Um Historiador com alma de poeta

Joaquim Veríssimo Serrão era um dos melhores amigos de O MIRANTE. A primeira vez que subscreveu O MIRANTE pagou uma assinatura por dez anos. Devemos-lhe, a ele e ao seu grande amigo Carlos Cacho, palavras de incentivo nos anos em que mudamos a sede da redacção para Santarém porque, segundo eles, a cidade e a região mereciam um jornal moderno, com profissionais das novas gerações.
Não era fácil chegar a Joaquim Veríssimo Serrão. Mas depois de chegarmos à fala com ele só não ficava seu amigo quem não queria. Conhecemos muita gente que fazia alarde dessa proximidade com o mestre que tinha alma de poeta. Desde que fosse em nome de Santarém, ou do Ribatejo, estava sempre disposto a escrever um prefácio, uma carta de apresentação, um texto para um currículo, uma nota para uma tese de mestrado, uma crítica a um livro, enfim, era verdadeiramente um mestre, um sábio, como aqueles que de vez em quando aparecem nos romances. Só que ele era de carne e osso e também tinha os seus dias…como todos os santos. Os seus últimos anos de vida foram dolorosos. Muitos dos seus amigos deixaram de ir vê-lo à instituição onde viveu quase uma década para guardarem dele as recordações de outros tempos.
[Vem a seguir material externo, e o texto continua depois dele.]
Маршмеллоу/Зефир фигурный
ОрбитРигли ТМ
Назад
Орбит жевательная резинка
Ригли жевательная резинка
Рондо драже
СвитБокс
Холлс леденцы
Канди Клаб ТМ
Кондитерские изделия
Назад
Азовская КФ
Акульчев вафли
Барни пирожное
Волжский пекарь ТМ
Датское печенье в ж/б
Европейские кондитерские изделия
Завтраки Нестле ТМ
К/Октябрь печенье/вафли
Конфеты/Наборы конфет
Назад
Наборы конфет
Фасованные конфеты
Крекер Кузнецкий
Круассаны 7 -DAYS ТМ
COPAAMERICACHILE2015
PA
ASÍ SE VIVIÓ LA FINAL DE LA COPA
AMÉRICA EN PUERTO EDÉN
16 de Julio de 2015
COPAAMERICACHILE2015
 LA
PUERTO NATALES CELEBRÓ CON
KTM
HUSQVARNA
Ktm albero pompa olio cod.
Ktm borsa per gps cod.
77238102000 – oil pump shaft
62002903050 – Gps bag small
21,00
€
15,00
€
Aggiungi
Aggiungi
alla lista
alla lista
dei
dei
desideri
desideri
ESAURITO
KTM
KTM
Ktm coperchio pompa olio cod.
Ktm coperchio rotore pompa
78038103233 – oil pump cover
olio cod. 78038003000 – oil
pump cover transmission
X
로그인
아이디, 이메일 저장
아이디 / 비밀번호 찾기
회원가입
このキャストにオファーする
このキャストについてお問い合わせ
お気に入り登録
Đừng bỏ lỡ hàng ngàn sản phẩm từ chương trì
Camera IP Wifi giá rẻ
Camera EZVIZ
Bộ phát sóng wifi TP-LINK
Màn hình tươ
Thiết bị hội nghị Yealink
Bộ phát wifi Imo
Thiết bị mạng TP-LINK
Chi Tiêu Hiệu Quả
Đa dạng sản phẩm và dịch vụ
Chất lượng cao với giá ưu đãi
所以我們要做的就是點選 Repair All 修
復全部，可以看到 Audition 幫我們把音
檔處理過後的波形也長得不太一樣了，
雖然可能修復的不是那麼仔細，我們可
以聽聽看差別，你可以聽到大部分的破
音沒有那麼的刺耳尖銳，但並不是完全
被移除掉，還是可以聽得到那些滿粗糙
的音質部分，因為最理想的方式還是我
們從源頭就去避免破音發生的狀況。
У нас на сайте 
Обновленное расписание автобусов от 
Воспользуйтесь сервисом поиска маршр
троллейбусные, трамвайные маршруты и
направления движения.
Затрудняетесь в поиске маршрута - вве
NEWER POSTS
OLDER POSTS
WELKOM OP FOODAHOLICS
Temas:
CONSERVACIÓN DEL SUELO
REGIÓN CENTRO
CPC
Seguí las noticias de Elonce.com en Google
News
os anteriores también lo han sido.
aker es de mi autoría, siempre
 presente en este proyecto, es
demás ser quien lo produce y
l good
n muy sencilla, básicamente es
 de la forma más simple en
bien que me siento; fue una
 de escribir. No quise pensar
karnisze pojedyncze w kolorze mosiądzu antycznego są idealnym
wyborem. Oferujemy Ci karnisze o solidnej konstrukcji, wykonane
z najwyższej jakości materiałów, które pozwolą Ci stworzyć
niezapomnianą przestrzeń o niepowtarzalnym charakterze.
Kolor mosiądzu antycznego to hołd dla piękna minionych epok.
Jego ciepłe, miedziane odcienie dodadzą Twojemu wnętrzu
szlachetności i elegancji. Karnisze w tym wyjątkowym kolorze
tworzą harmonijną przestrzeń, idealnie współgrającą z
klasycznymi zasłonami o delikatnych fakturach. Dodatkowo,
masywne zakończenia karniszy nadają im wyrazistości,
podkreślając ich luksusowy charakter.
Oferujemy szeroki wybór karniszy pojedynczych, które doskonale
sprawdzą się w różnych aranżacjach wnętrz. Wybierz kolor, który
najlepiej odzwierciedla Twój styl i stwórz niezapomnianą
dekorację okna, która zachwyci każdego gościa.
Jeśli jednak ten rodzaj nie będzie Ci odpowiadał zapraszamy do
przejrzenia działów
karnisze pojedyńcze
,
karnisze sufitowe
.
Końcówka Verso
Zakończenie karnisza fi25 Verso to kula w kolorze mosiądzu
As manifestações de pesar do Presidente da República e de outras entidades, assim como a atenção que a sua morte mereceu nos principais órgãos de comunicação social, soube a pouco para a importância que Joaquim Veríssimo Serrão teve na sociedade portuguesa dos últimos setenta anos. As televisões, por exemplo, ignoraram as imagens de arquivo que costumam recuperar quando morre uma personalidade da vida política ou cultural portuguesa de grande relevo. Só o jornal Público lhe dedicou duas páginas, com chamada e foto de capa. Veríssimo Serrão foi um herói dos nossos tempos e não se pode afirmar que esteve do lado errado da revolução dos capitães de Abril. A sua contribuição com a publicação das “Cartas do Exílio” e “Correspondência com Marcelo Caetano” são um dos testemunhos importantes para se perceber a revolução dos cravos e a evolução do nosso sistema democrático que nasceu com a queda do antigo regime.
Santarém perdeu a sua maior figura intelectual dos últimos anos. Há um centro de investigação em Santarém com o seu nome, criado com uma boa parte do seu espólio, com muito trabalho pela frente para fazer jus ao admirável braço de trabalho do Historiador, que fez do conjunto da sua Obra uma memória preciosa para compreendermos, hoje e amanhã, que “passado, presente e futuro coexistem em simultâneo no universo”, e que “o tempo não avança, todo o tempo é sempre presente”.